- [BRANO DEL DOCUMENTO]

----------

Nella giornata di sabato della scorsa settimana, si sono tenute lungo tutto lo Stivale le inaugurazioni dell’Anno giudiziario presso ogni distretto di Corte d’appello. Ho personalmente assistito a quella che s’è tenuta a Napoli. Faccio grazia all’invalso uso di riempir d’applausi ogni passaggio condiviso dalle contrapposte tifoserie. Sono manifestazioni sino a qualche tempo riservate all’arena degli stadi, ma questo è segno dei tempi. Racconto altro. Anzi no, partirei dagli applausi. Quelli riservati al ministro della Giustizia sono stati una vera, scrosciante ovazione, interminabile, al punto che l’uomo ha avvertito la necessità d’alzarsi per ringraziare. Sono venuti dal pubblico ‘laico’, non togato, e dagli avvocati. Cos’ha detto il ministro per meritare simile, spontaneo tributo?
Inutile dire che il leit motiv di tutti gli interventi dei magistrati – rappresentante Csm, Procuratore generale, rappresentante Anm – con la lodevole esclusione della presidente della Corte d’appello, Maria Rosaria Covelli, che ha tenuto un sobrio e sagace discorso da donna delle istituzioni – è stato il preteso attentato all’autonomia della Magistratura ed alla Carta costituzionale, un’endiadi che i nostri giudici ritengono integrata ed assaltata ogni qualvolta si sentono toccati nel loro status.
Il ministro Nordio, uomo di cultura notevole e ben interiorizzata, ha fatto poche e semplici considerazioni, peraltro tributando pieno rispetto all’ordine giudiziario. A chi gli contestava – i giudici – di violare la Costituzione: che veniva esibita in simbolica protesta da ogni togato mediante l’ostensione d’un foglio di carta in cui era effigiata (meglio, forse, sarebbe stato ne avessero portata una vera da casa, mostrando d’averne usurato, a forza di consultarla, la brossura); a chi gli contestava di far strame della Costituzione, il veneto ministro, già per quarant’anni pubblico ministero, ha opposto il ragionevolissimo argomento che non è in atto una rivoluzione, semplicemente un più che legittimo processo di riforma, regolato dalla Costituzione medesima al suo articolo 138, come sanno, o dovrebbero sapere, anche gli studentelli del prim’anno dell’Università.

----------

Immagini di dati rappresentati
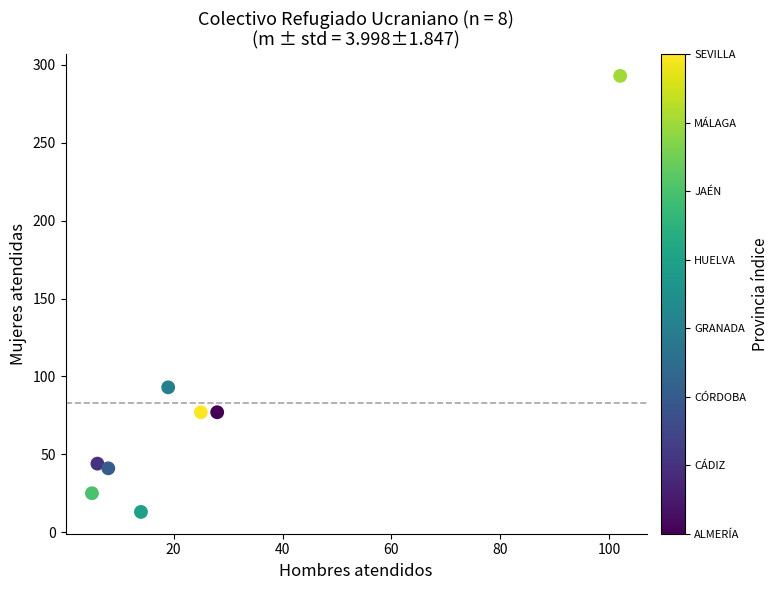

What is the range of X values (max minus min)?

97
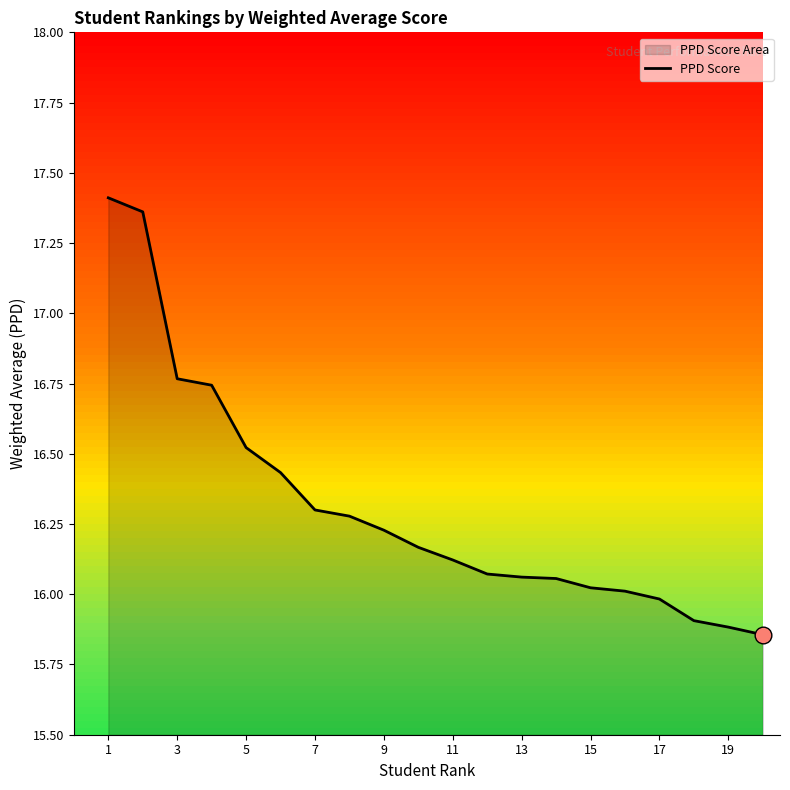

The chart shows a value of 16.1 at 11. True or false?

True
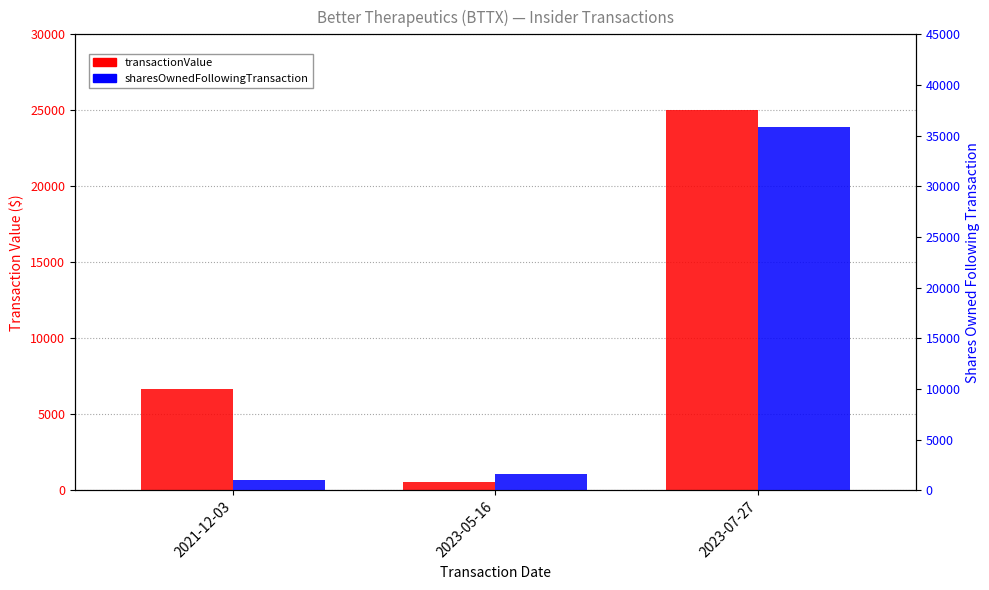

What is the maximum value shown in the chart?

35851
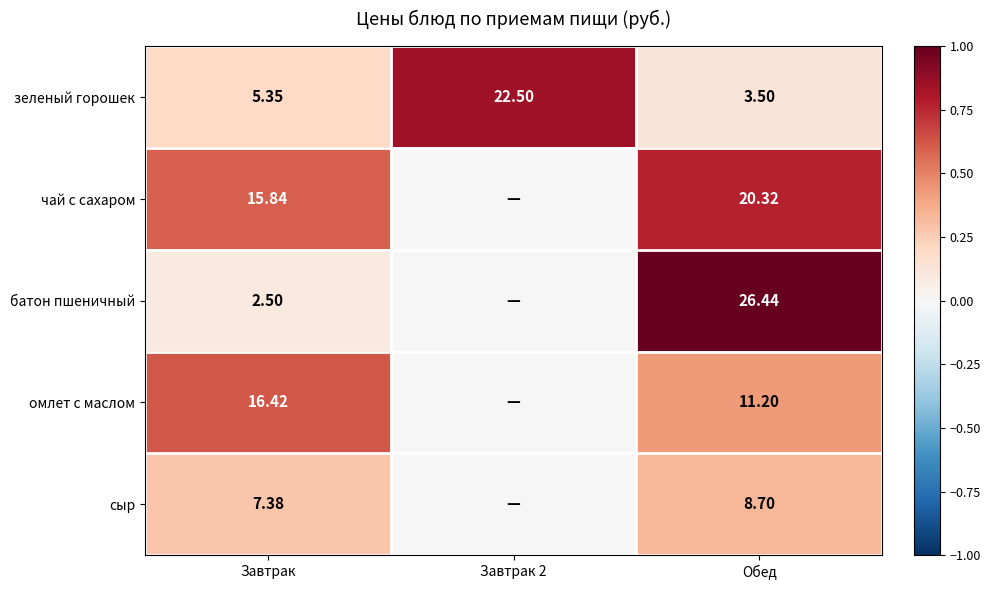

Where does the зеленый горошек series first go above 5?

Завтрак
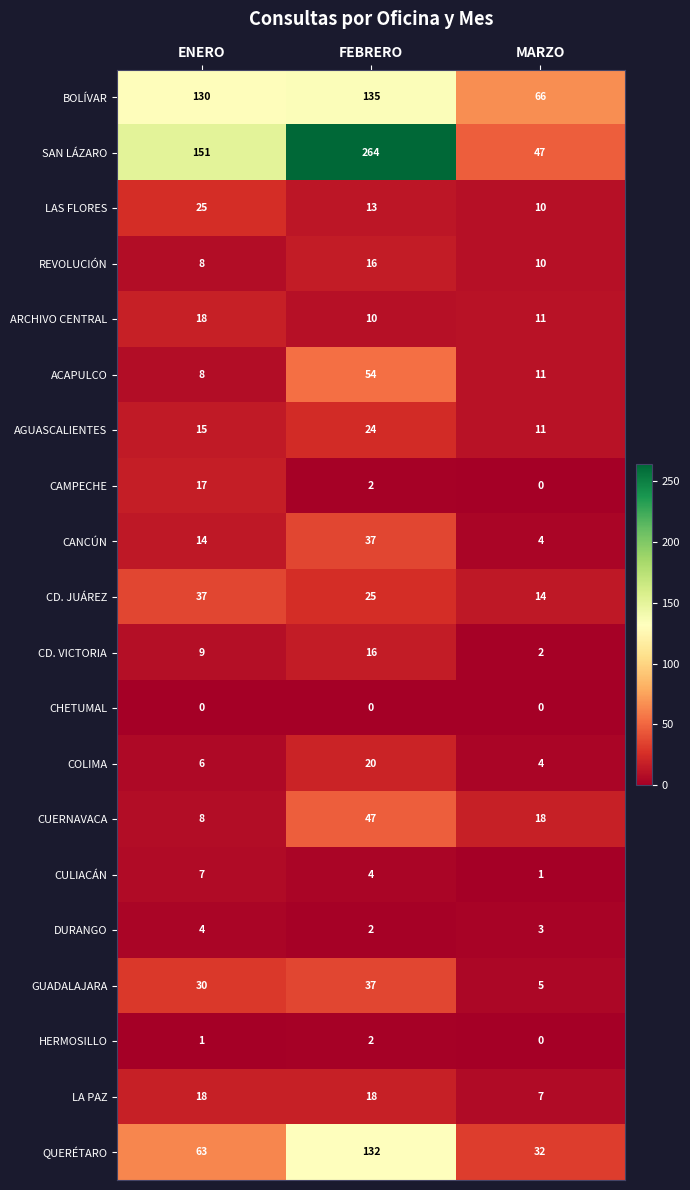

The value of QUERÉTARO at MARZO is 32. True or false?

True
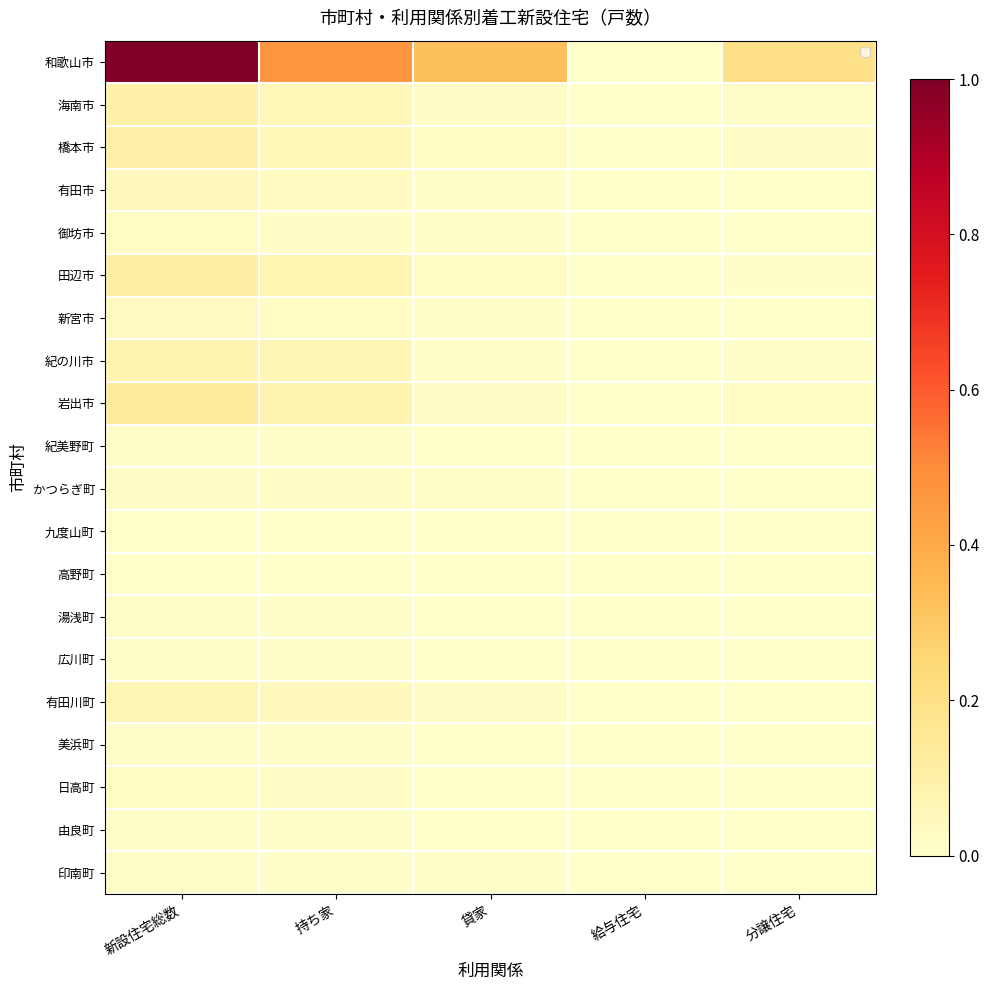

True or false: 御坊市 has a value of 0.0 at 貸家.

False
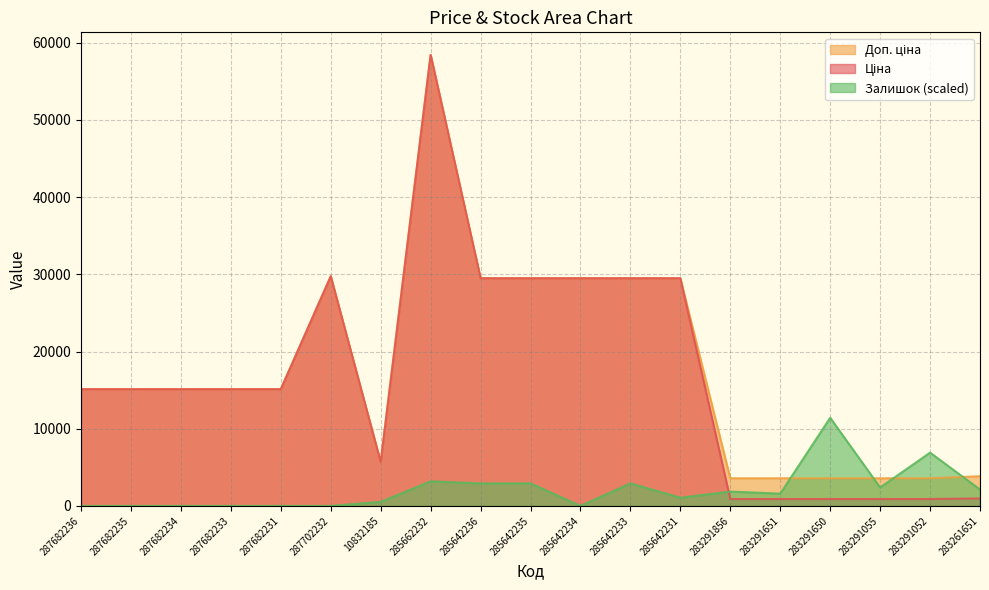

Which label corresponds to the largest value in the chart?

285662232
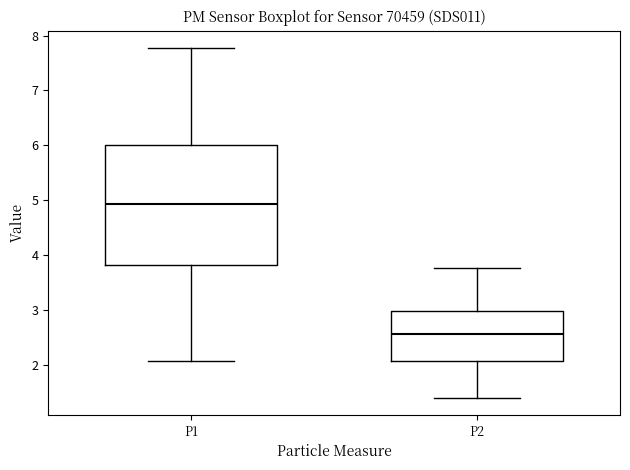

Which box's median line is the highest?

P1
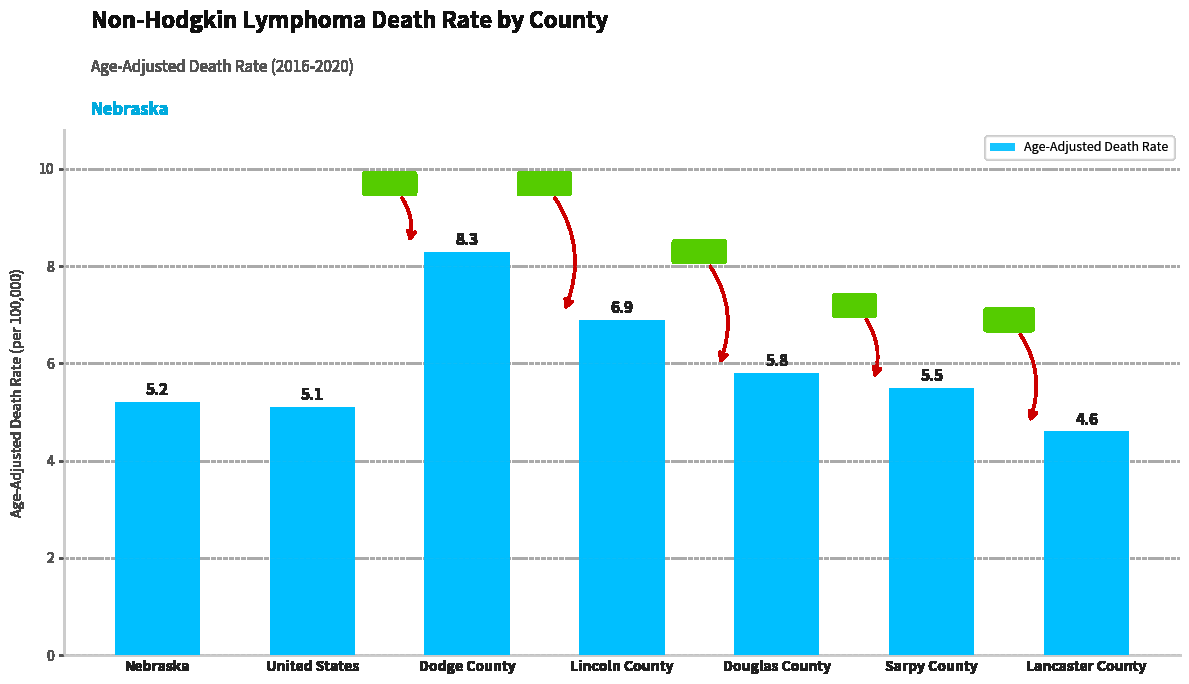

The value at Dodge County is 8.3. True or false?

True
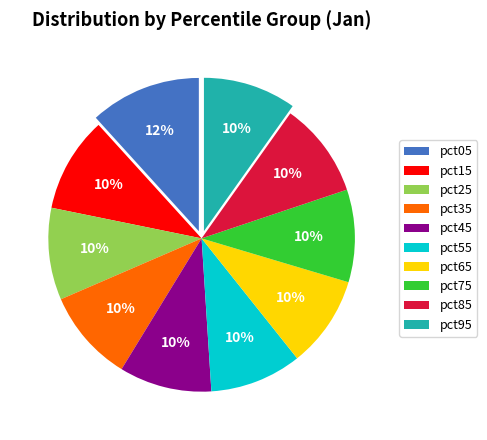

Which category has the biggest portion of the pie?

pct05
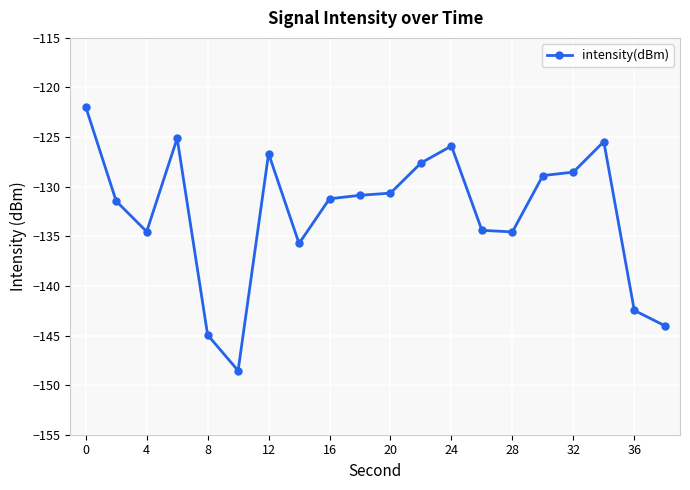

What is the value of the 19th point from the left?

-142.5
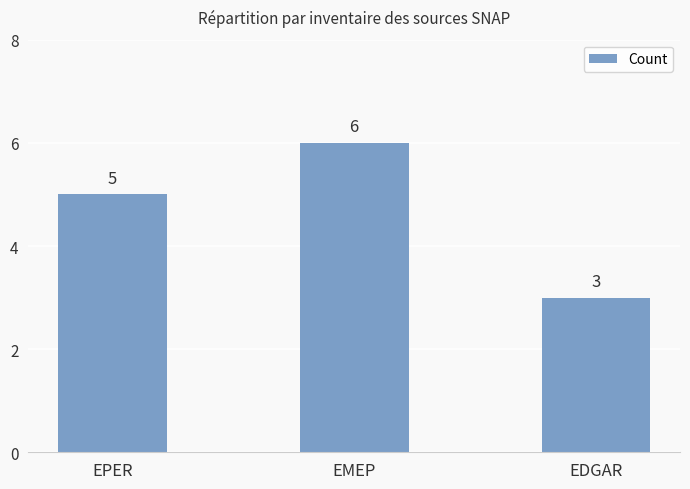

Are the bars horizontal?

No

----------

- [SERIE DI ESERCIZI]
- A) Nel brano sull'inaugurazione dell'Anno giudiziario, quale articolo della Costituzione regola il processo di riforma secondo il ministro?
- B) Riscrivi in forma più breve il paragrafo del brano sull'inaugurazione dell'Anno giudiziario che inizia con «Il ministro Nordio, uomo di cultura», conservandone i fatti principali.

- [RISPOSTE PER PUNTO]
- A) L'articolo 138.

- B) Il ministro Nordio, uomo di notevole cultura, ha fatto poche e semplici considerazioni, tributando pieno rispetto all'ordine giudiziario. I giudici lo accusavano di violare la Costituzione e, per protesta, ne mostravano ciascuno l'immagine su un foglio di carta. Il ministro veneto, per quarant'anni pubblico ministero, ha risposto che non è in atto una rivoluzione ma un legittimo processo di riforma. Ha aggiunto che tale processo è regolato dall'articolo 138 della Costituzione stessa, come sanno, o dovrebbero sapere, anche gli studenti del primo anno di università.